・がんの症状マネジメント
2007年から緩和ケア研修会が行われている。がん治療モデルが変わってきた(これまではがん治療をし終えてから緩和医療に移行する)。
WHOの定義も変わってきた(2002年)。「緩和ケアとは、生命を脅かす疾患に伴う様々な問題に直面している患者とその家族に対し、疾患の早期から疼痛、身体問題、心理社会的問題、スピリチュアルな問題に対してきちんとした評価を行い、それが障害にならないように予防し、対処をすることで、QOLを改善するアプローチである」
今は診断早期から有機的な連携をもって抗ガン治療を行い、緩和ケア、死後には遺族ケアを行う。4期肺がん患者のRCTでも、標準治療群よりも早期緩和ケア群の方が抑うつ、不安が少なく、生存期間の中間値が長いことが報告された。
・全人的苦痛という概念をシシリー・ソンダースが提唱。
身体的(痛み、身体症状)、精神的(不安、苛立ち)、社会的(経済的、仕事上、家庭内)、スピリチュアルな苦痛(生きる意味、自責の念)
日本のがん拠点病院は全国で388か所。道内は20か所。地域の偏在がある(道南、札幌に集中)。
・ホスピス・緩和ケアの歴史
教会、巡礼者・病人をもてなす施設。1967年にシシリー・ソンダースがセントクリストファホスピスを設立。1986年にWHOが「cancer pain relief」を発刊。
日本では1977年「死の臨床研究会」が発足し、1981年に三方原病院ホスピス病棟開設。2007年、「がん対策基本法」施行。緩和ケア研修会開催が義務化。2012年、入院日数による入院料の差別化。現在の平均在院日数は40日である。

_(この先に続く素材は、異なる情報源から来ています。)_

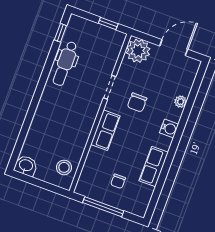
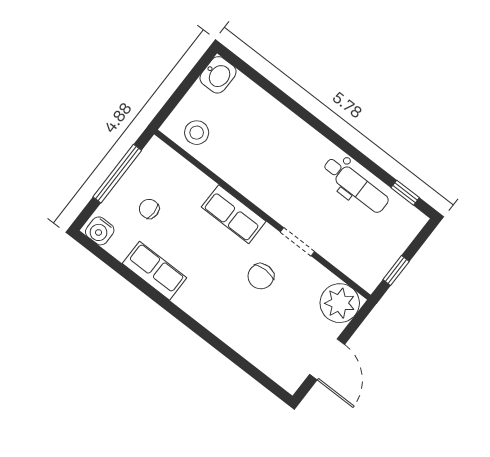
dental chair: (65, 63) -> (356, 185), turned 180
plant: (181, 102) -> (241, 344), removed
chair: (137, 103) -> (261, 276), turned -90
water cooler: (169, 129) -> (100, 231), moved

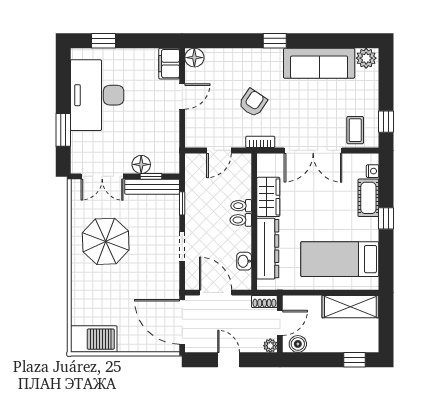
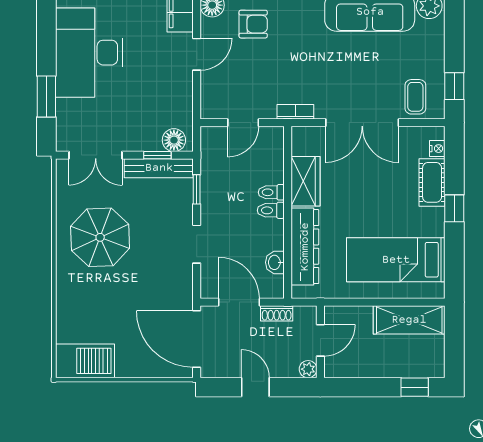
armchair: (253, 103) -> (253, 24), moved, turned 56
floor lamp: (141, 164) -> (174, 140), moved
shoe rack: (264, 301) -> (277, 313), moved
boiler: (298, 344) -> (343, 367), removed

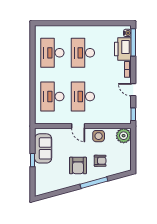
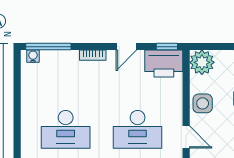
printer: (123, 49) -> (164, 64), moved
door: (78, 126) -> (186, 137), hinge flipped

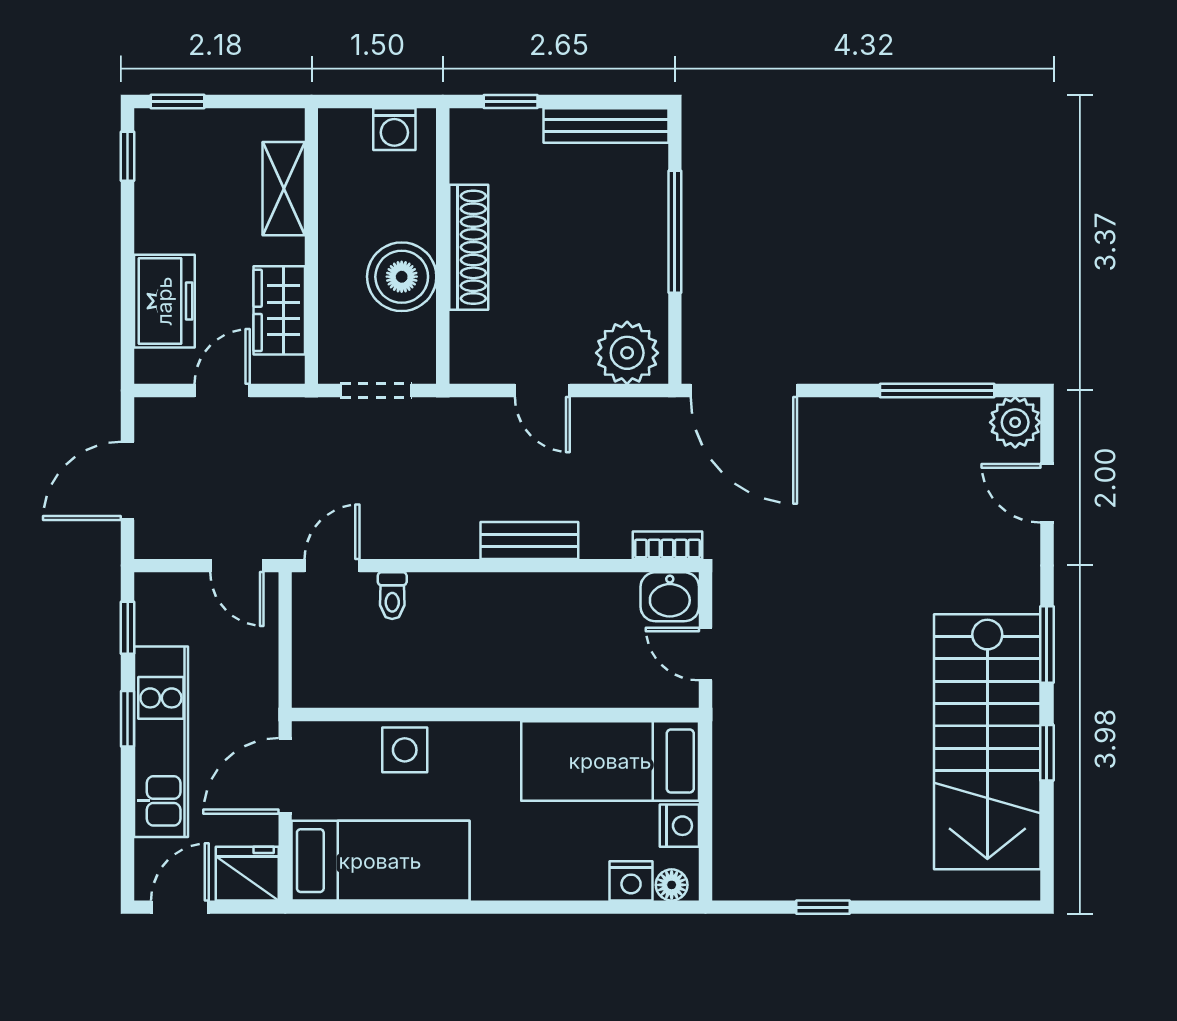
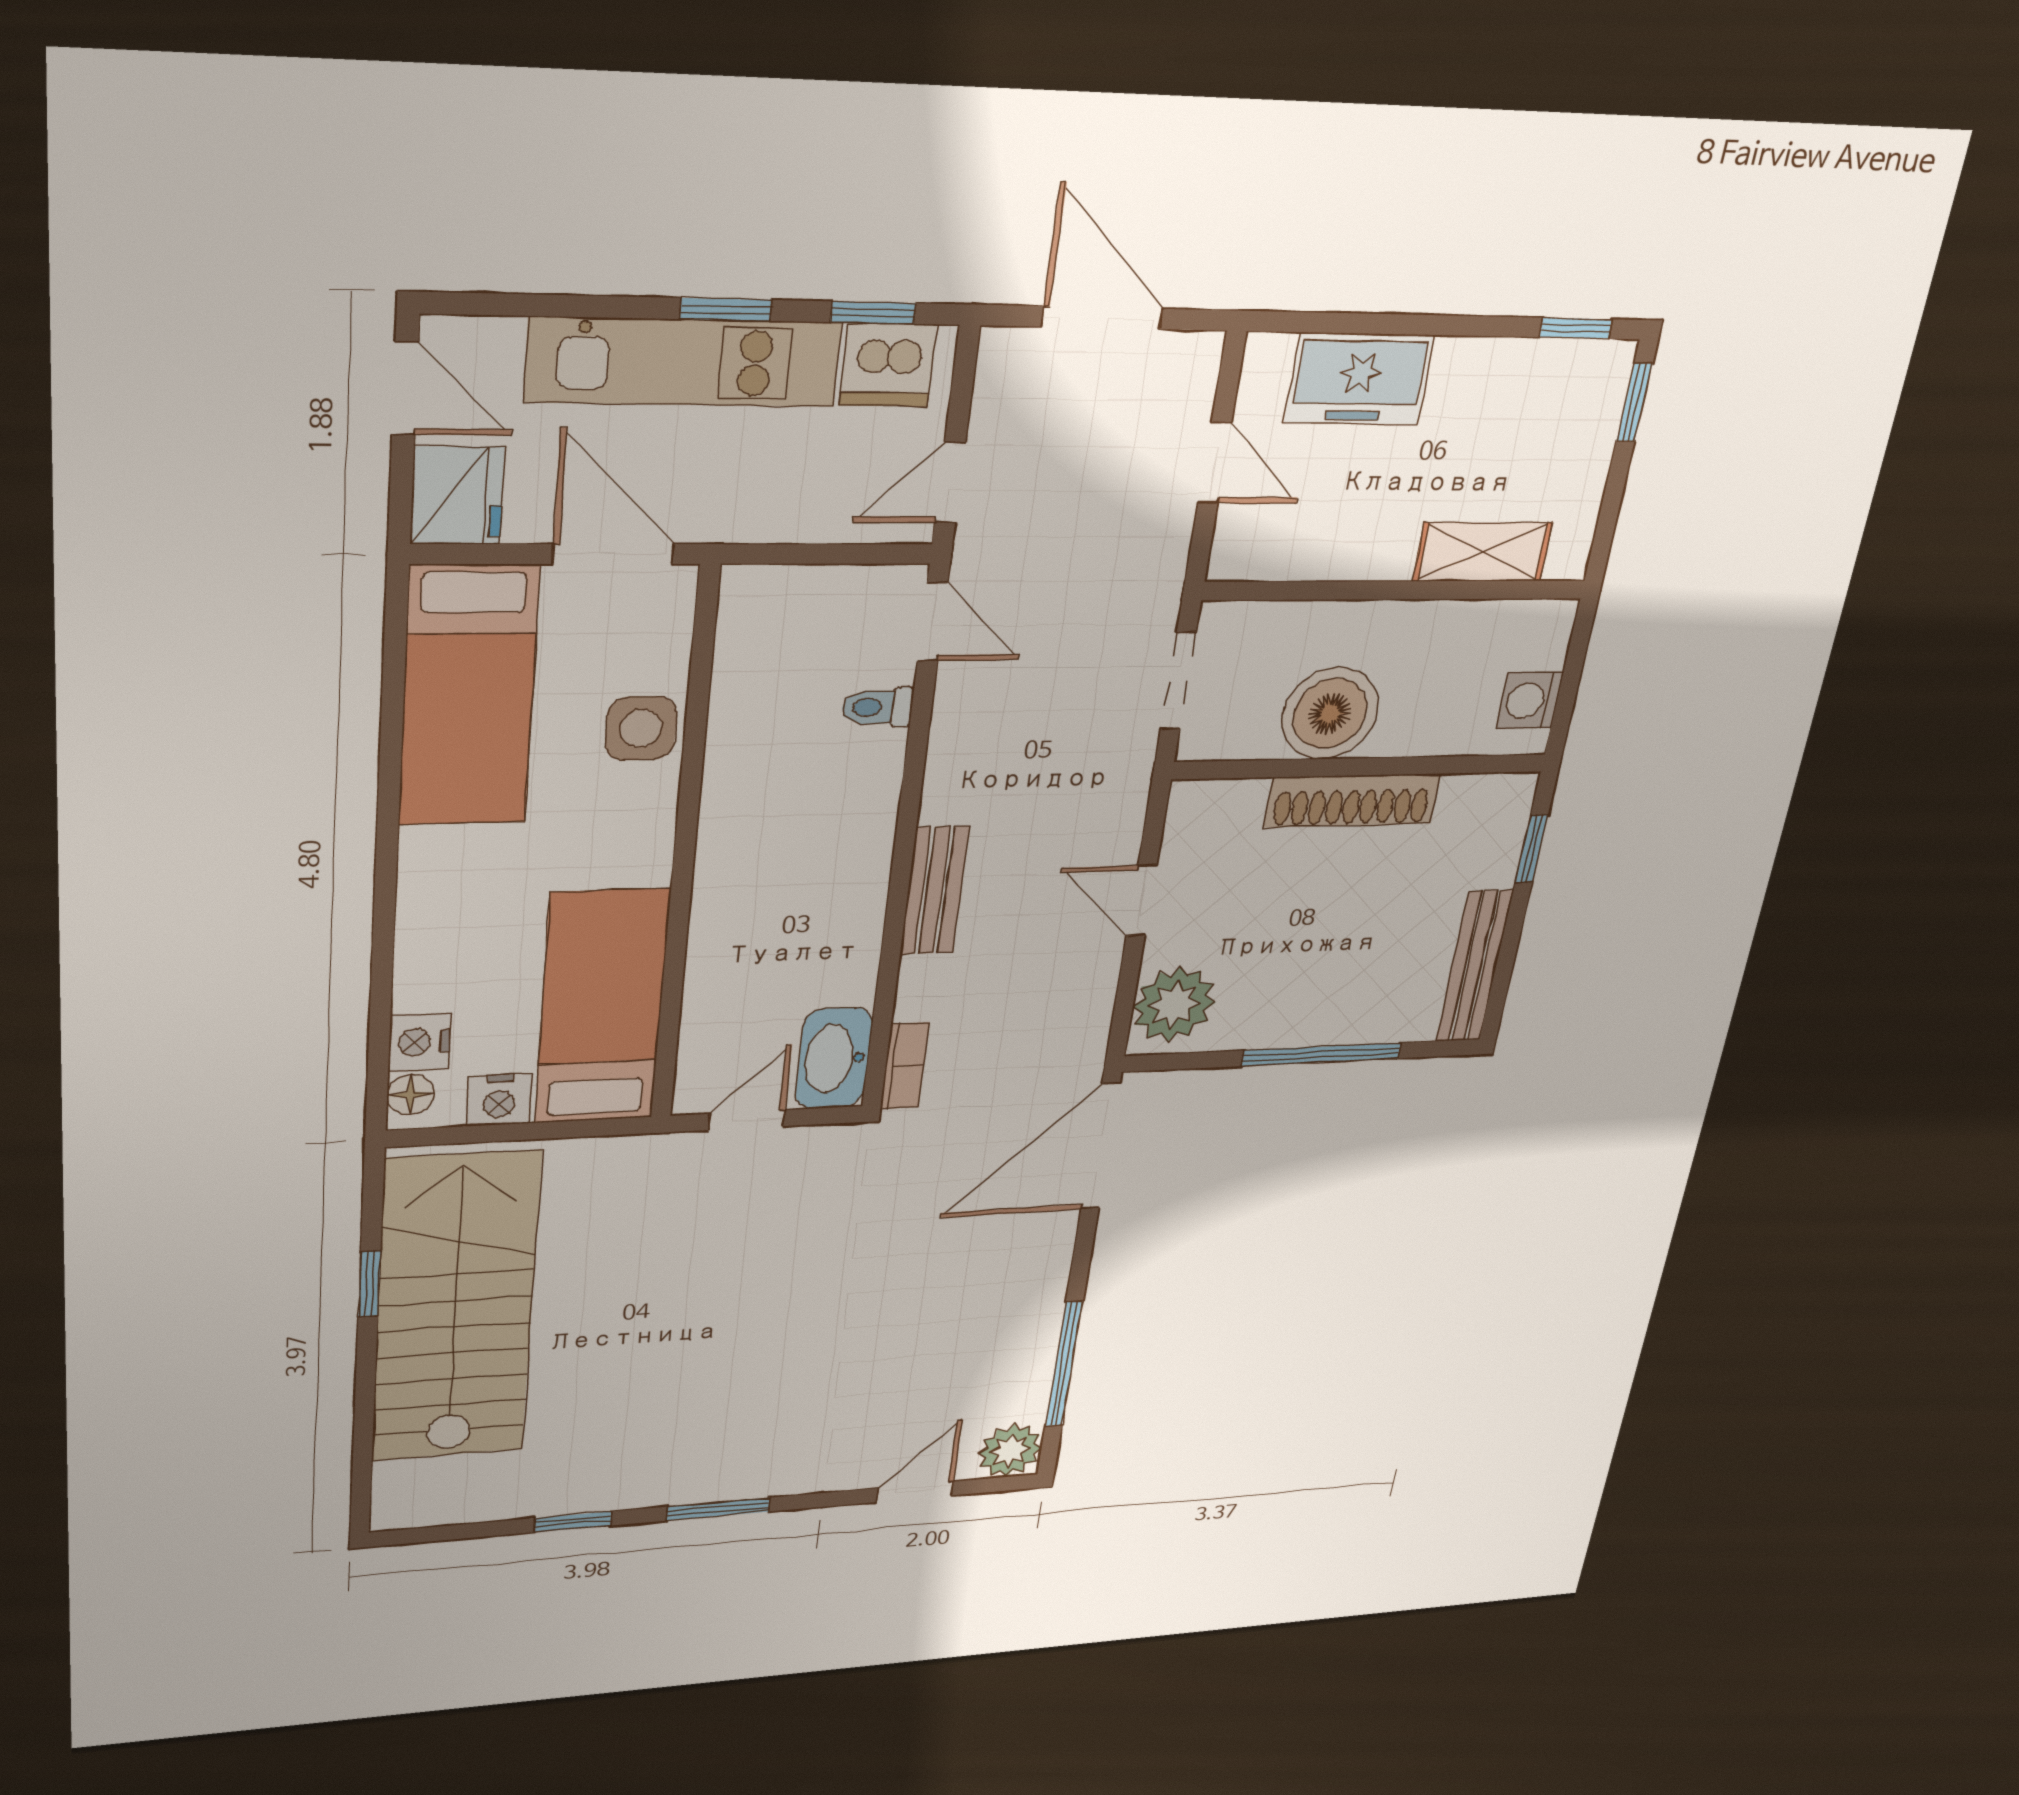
wardrobe: (279, 310) -> (1315, 545), removed
door: (542, 390) -> (1141, 900), hinge flipped
washbasin: (670, 597) -> (834, 1058), width x1.38
dishwasher: (160, 615) -> (888, 365), added
stairs: (987, 742) -> (455, 1308), moved, turned 90

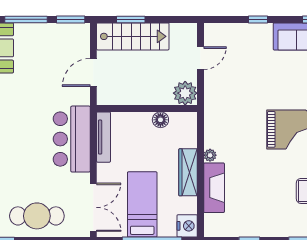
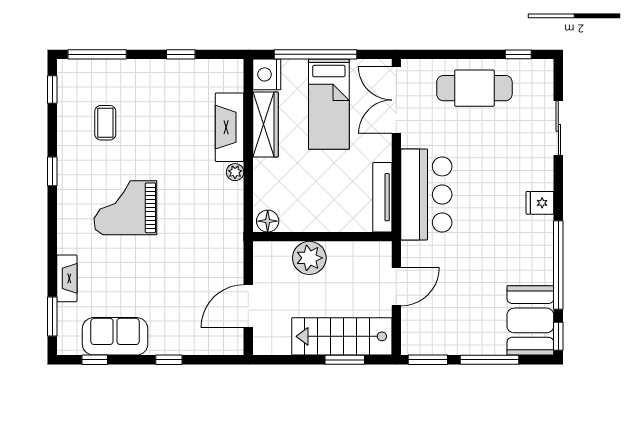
door: (201, 58) -> (248, 306), width x1.38
plant: (185, 93) -> (309, 258), moved
floor lamp: (160, 120) -> (268, 221), moved
wardrobe: (188, 172) -> (265, 124), moved

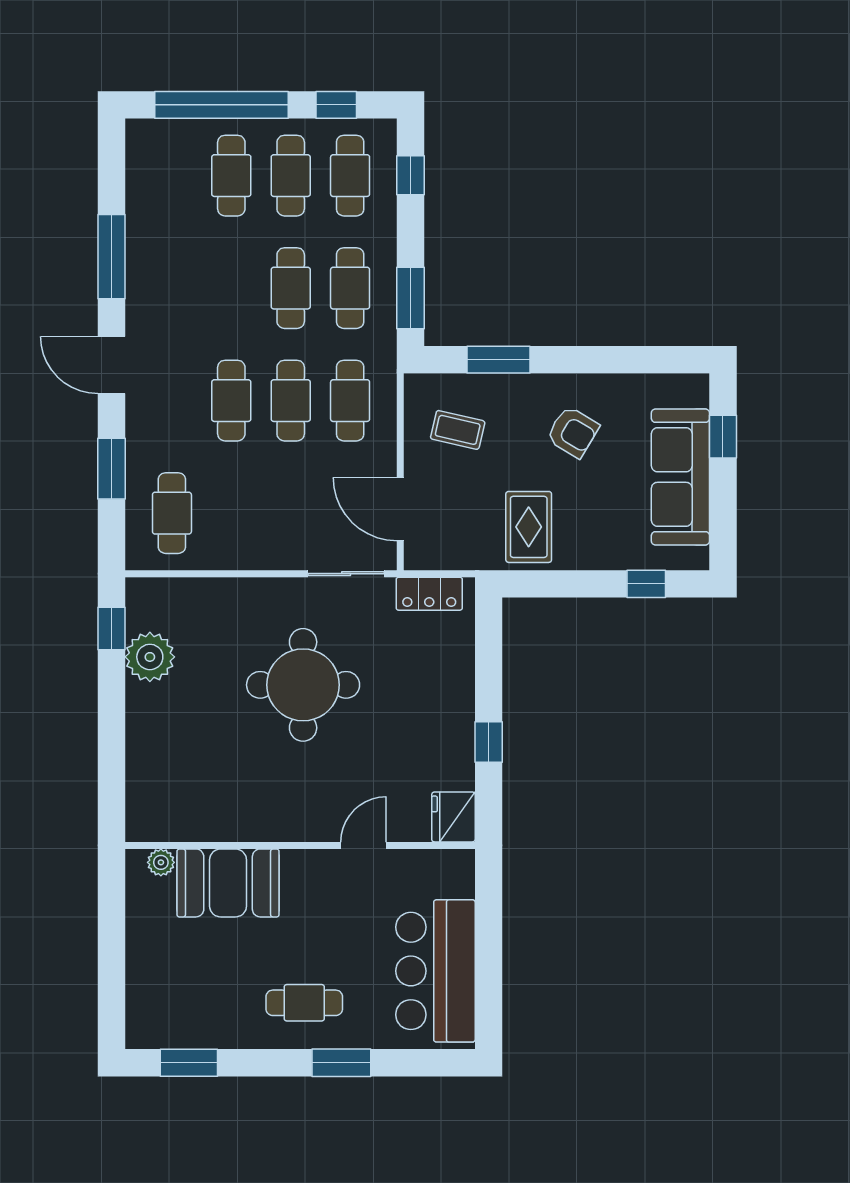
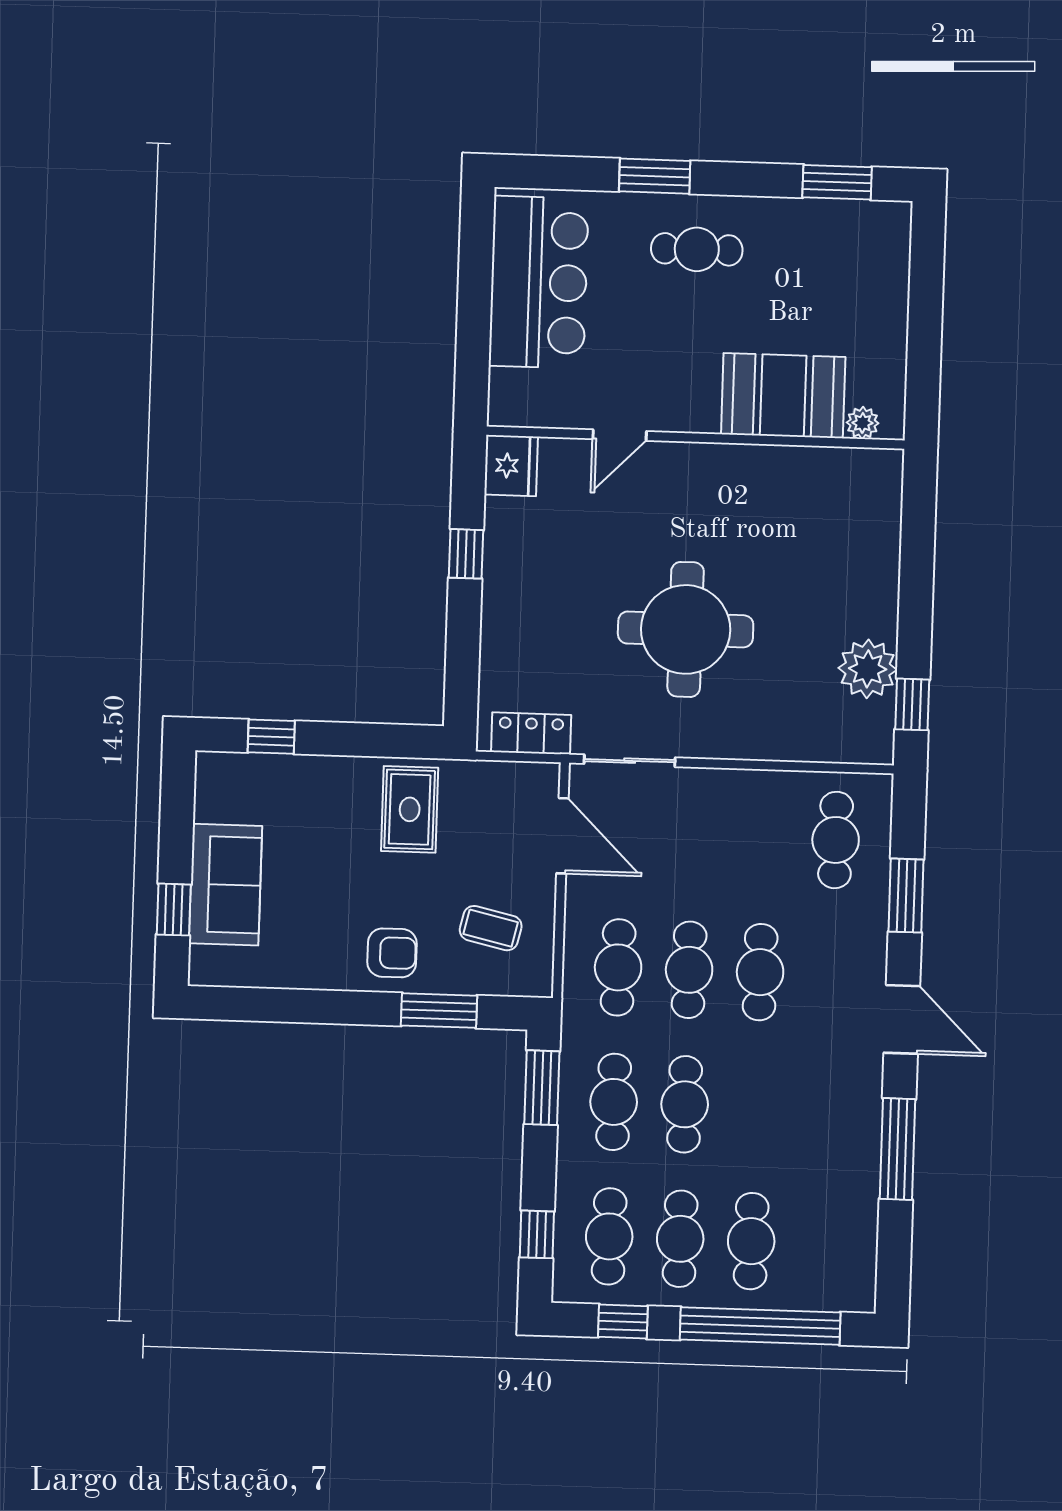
armchair: (573, 432) -> (392, 953), moved, turned 149
sofa: (680, 477) -> (225, 885), width x0.73

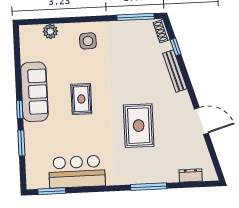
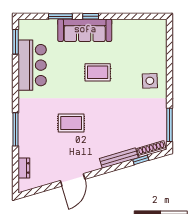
plant: (50, 31) -> (160, 47), removed
shoe rack: (162, 31) -> (152, 149), width x1.43
sofa: (34, 92) -> (85, 30), moved
rug: (139, 126) -> (71, 123), width x0.73, depth x0.70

緩和ケアはチームで行う。(主治医、看護師、ソシャル・ワーカー)死亡者は2025年に170万人を超えると予測。65歳以上の死亡者:79%(2000年)。世帯数4800万、世帯人数2.63人(2001年)。死亡場所;病院;82.3%、高齢者施設;3.1%、自宅:14.6%。日本では病院死が多い。施設死が少ない(2005年)。医療従事者は病院死を望んでいない(2-3%)。市民は38%。
患者の心の支えになるのは配偶者・子どもであり、宗教には頼らないようだ。「望ましい死」は人によって様々である。
近代医療は「死を否定」「cure」「延命」を目指すが、ホスピスケアは「死を否定しない」「care」「QOL」を重視する。
援助者の資質は5つ。1)誠実さ、2)感性の豊かさ、3)忍耐強さ、4)謙遜、5)愛
ここで事例を2つ紹介。
がん性疼痛の分類
・体性痛:部位が限局、明確(うずく、差し込む、鋭い痛み)
・内臓痛:局在が乏しく、不明確(押される、鈍い)
・神経因性疼痛:しびれ、電気が走る、焼けつく
疼痛コントロールの目標
・夜間の睡眠
・安静がとれる
・体動ができる
がん治療の原則
・経口剤
・時刻を決める
・痛みの強さに応じた薬剤
・患者ごとに適量を決める
・服用に際して細かな配慮
・鎮痛補助薬を用いる
三段階除痛ラダ―に則る。(1.非オピオイド性鎮痛薬(NSAIDs,
アセトアミノフェン)、2.弱オピオイド、3.強オピオイド)。日本では医療用麻薬の使用がまだまだ少ない。
痛みが押させられるモルヒネ血中濃度に対して、眠気は2.5倍で、呼吸抑制は10.4倍ではじめて出現するので、安心して増量してよい。
質疑応答
Q;過去にはオピエイド(芥子由来)といったが、今はオピオイドという
A:様々な麻薬様物質が発見されたから。
Q:緩和医療の現場にどうして僧侶が出てこないのだろうか?
A:仏教は葬式が主体で、縁起が悪いと日本人は思っているからではないか。